Data records:
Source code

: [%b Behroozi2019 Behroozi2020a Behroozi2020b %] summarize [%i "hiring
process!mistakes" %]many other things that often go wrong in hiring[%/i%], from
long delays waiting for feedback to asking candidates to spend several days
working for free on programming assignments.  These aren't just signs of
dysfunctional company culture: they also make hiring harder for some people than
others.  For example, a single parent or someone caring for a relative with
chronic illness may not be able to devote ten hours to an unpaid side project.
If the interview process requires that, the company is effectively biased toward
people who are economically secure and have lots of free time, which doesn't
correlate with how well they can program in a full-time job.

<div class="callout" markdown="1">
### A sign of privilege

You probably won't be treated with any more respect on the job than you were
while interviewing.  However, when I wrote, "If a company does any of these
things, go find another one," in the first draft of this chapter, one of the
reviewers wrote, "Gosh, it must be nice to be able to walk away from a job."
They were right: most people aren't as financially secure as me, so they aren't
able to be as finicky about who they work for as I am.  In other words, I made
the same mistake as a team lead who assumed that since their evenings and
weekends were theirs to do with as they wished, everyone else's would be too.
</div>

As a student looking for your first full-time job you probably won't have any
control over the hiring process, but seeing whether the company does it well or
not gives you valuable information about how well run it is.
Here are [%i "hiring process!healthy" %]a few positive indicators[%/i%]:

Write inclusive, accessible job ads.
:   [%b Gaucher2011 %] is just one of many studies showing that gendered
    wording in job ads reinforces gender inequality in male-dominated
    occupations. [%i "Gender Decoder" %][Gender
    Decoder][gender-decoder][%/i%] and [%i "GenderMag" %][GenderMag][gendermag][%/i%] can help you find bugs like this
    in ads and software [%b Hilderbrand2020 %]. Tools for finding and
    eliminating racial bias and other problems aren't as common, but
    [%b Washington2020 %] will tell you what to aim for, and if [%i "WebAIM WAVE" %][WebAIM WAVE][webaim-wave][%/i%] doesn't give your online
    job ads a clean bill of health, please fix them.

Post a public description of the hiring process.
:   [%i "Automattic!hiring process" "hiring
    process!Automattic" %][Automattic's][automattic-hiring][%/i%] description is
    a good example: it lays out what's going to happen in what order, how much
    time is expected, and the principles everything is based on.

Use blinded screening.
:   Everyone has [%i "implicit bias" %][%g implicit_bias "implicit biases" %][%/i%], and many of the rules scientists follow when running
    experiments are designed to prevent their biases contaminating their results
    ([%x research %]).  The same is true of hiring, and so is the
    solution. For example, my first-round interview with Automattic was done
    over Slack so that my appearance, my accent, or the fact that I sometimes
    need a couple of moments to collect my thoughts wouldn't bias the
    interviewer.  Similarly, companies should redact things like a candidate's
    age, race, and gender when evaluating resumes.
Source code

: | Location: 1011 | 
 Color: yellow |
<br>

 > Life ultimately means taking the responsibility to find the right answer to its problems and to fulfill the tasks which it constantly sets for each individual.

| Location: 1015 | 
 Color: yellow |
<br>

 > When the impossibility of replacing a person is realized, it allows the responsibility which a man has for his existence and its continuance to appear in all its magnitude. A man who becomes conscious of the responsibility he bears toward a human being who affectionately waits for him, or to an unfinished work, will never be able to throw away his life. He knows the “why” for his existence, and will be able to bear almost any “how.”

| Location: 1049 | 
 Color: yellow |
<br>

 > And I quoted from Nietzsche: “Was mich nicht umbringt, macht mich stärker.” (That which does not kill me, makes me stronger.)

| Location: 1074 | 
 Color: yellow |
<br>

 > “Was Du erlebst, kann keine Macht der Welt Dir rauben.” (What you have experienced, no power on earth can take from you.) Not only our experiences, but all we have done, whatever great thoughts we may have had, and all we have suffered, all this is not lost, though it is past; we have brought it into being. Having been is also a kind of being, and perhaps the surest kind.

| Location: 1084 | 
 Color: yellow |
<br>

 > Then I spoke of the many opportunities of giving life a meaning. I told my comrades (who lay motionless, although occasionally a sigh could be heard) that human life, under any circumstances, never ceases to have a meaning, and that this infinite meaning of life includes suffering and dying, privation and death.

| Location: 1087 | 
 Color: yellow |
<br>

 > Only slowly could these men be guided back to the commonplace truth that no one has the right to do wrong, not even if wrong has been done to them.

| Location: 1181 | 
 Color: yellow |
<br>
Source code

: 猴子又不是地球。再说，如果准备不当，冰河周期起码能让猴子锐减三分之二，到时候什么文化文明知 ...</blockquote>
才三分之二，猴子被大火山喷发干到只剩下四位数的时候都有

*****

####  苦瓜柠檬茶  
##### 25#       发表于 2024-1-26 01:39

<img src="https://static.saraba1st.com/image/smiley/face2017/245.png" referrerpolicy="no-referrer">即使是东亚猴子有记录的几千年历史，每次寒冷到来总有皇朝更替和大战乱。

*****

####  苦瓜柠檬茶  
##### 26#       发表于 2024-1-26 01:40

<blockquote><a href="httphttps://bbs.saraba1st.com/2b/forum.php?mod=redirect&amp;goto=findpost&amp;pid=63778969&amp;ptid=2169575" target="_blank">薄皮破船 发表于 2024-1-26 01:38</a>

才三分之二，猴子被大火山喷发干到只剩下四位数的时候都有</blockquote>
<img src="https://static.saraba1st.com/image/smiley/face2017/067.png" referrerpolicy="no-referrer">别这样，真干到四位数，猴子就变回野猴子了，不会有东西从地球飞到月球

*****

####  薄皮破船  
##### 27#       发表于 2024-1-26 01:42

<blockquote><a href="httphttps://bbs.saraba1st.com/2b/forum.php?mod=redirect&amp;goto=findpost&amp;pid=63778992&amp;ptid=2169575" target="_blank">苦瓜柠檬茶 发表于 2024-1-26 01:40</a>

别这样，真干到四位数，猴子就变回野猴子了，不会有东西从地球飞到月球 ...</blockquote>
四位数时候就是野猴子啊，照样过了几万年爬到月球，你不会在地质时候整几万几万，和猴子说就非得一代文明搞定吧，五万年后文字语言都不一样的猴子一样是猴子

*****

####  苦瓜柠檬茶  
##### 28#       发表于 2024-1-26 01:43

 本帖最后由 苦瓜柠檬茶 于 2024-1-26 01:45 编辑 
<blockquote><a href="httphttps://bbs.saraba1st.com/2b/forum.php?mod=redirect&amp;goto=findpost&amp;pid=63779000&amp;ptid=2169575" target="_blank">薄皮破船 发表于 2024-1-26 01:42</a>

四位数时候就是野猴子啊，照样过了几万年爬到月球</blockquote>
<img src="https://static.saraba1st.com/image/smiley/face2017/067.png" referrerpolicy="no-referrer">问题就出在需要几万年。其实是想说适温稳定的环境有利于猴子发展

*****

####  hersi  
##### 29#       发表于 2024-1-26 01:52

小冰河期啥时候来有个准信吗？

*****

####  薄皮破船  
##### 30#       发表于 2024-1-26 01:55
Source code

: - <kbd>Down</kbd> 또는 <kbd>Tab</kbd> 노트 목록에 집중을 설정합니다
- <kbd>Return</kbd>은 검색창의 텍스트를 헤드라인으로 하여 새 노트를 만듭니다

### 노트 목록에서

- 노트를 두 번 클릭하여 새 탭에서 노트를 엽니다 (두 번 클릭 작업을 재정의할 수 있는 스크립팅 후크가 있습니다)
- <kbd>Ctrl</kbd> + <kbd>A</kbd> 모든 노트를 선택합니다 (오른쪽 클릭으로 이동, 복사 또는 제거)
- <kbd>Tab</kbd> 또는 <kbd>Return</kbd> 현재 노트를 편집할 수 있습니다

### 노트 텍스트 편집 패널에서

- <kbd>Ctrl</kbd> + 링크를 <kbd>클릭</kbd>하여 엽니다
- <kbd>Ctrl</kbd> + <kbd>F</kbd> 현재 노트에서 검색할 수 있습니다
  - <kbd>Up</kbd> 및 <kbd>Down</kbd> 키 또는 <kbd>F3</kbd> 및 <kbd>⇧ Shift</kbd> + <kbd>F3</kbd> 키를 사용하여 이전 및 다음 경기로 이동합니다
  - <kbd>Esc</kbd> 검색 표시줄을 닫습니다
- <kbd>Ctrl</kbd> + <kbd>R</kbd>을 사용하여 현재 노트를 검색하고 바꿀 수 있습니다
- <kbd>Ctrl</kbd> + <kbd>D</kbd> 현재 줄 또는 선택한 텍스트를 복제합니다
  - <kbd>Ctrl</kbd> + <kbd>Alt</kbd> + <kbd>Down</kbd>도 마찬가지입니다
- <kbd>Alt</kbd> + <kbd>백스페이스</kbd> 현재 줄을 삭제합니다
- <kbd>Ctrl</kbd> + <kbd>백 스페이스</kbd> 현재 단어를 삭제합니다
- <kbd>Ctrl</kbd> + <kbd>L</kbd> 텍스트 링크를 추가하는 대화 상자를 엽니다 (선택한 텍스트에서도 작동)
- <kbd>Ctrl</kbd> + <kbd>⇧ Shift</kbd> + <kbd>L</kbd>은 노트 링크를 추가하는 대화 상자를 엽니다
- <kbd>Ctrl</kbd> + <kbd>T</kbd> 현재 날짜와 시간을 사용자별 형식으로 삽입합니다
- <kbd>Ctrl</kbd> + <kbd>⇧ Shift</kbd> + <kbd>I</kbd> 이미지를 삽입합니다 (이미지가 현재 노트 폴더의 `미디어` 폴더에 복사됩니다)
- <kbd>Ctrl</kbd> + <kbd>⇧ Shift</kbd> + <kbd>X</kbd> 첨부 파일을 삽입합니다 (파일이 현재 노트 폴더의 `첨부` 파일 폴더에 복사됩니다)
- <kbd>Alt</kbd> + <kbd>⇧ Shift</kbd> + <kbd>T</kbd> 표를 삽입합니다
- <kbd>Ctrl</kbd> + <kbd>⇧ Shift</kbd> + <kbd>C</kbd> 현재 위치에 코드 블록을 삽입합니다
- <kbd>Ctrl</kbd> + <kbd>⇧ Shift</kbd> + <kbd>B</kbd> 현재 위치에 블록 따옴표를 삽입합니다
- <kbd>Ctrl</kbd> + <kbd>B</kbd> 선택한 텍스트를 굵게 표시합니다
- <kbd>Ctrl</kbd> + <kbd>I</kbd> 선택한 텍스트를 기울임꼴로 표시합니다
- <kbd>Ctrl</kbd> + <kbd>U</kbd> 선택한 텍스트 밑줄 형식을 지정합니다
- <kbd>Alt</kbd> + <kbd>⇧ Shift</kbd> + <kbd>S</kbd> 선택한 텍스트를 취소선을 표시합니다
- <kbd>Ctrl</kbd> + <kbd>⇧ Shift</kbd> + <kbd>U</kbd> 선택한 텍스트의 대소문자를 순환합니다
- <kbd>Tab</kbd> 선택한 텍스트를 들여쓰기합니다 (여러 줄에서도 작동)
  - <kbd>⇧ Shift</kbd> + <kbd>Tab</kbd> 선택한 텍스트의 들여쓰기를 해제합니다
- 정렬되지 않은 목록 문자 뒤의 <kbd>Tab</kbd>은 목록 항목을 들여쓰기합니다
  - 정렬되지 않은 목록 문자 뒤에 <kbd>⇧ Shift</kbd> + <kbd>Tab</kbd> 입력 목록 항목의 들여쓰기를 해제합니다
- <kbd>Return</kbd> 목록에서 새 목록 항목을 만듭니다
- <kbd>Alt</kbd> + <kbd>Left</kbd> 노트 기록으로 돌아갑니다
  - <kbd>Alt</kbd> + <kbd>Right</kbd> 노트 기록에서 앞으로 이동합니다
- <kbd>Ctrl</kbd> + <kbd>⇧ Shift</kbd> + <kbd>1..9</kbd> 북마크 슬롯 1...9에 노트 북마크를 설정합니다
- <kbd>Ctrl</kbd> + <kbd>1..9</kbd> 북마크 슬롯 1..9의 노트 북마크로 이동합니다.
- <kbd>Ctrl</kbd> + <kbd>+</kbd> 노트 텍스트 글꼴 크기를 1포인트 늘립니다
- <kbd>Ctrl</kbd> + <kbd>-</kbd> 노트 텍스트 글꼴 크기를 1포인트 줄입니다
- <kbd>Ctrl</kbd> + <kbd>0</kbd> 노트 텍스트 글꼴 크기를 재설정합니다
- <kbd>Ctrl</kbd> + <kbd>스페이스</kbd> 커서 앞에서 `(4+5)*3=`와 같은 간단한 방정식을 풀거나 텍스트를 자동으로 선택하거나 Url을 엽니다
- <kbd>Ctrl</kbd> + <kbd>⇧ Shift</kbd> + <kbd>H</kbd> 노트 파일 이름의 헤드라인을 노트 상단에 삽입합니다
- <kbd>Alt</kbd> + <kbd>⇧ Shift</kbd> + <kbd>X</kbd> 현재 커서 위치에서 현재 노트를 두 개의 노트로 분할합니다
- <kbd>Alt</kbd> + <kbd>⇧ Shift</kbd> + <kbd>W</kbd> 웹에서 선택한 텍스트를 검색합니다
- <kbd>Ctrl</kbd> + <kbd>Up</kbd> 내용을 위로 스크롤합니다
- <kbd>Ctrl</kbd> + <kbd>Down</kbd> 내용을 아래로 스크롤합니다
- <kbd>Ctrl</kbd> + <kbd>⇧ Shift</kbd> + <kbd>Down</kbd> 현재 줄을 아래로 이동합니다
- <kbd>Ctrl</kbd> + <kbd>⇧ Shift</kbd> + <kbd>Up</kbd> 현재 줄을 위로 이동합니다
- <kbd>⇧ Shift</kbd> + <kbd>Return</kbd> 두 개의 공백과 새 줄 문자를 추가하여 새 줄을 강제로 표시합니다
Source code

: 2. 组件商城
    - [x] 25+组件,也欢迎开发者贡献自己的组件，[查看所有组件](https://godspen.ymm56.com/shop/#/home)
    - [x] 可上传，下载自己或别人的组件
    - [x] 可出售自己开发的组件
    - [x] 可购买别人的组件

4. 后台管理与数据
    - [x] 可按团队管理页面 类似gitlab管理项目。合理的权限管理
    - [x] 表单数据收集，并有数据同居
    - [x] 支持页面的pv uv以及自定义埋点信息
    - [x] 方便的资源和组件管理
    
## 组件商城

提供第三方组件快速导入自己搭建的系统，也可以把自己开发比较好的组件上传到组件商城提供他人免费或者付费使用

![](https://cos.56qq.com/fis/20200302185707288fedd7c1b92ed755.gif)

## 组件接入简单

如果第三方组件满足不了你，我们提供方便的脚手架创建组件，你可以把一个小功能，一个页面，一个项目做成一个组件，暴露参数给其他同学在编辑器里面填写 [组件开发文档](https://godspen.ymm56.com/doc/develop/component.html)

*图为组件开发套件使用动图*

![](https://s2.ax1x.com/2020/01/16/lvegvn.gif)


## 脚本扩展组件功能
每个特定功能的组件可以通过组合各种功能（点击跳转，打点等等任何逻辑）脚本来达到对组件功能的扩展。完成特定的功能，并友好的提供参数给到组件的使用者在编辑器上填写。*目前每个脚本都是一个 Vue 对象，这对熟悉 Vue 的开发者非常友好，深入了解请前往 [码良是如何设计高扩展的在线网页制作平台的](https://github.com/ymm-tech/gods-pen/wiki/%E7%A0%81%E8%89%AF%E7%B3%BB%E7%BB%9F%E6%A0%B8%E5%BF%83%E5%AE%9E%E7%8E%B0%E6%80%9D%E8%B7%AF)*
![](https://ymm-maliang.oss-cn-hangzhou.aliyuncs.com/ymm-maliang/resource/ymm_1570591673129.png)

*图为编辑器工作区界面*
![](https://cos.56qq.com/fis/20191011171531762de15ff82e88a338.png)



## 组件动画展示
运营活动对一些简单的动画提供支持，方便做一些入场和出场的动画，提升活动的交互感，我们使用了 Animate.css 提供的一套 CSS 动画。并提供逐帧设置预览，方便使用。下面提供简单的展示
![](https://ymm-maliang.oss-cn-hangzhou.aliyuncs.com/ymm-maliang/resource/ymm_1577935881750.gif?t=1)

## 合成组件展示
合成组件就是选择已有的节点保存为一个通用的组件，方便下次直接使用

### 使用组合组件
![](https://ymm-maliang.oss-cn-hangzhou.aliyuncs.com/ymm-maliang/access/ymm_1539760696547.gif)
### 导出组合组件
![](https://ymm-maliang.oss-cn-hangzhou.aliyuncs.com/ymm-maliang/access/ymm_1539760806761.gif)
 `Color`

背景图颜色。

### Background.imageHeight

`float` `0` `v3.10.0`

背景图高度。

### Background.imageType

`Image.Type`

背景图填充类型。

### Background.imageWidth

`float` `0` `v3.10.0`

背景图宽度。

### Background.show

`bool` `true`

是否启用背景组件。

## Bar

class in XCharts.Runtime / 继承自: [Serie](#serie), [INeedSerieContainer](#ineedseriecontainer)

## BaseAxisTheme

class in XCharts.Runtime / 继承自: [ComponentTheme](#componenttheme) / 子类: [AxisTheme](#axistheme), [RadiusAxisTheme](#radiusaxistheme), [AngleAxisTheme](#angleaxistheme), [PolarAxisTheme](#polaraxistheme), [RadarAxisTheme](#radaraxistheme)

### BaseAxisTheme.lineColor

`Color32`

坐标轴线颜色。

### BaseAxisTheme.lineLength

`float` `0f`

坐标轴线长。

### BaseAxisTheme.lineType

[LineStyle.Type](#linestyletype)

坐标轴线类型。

What needs to be done: All lines in the listing above between the line with "### A sign of privilege" and the line with "must be nice", inclusive, should be set down exactly, and no line outside that range.

Task answer:
### A sign of privilege

You probably won't be treated with any more respect on the job than you were
while interviewing.  However, when I wrote, "If a company does any of these
things, go find another one," in the first draft of this chapter, one of the
reviewers wrote, "Gosh, it must be nice to be able to walk away from a job."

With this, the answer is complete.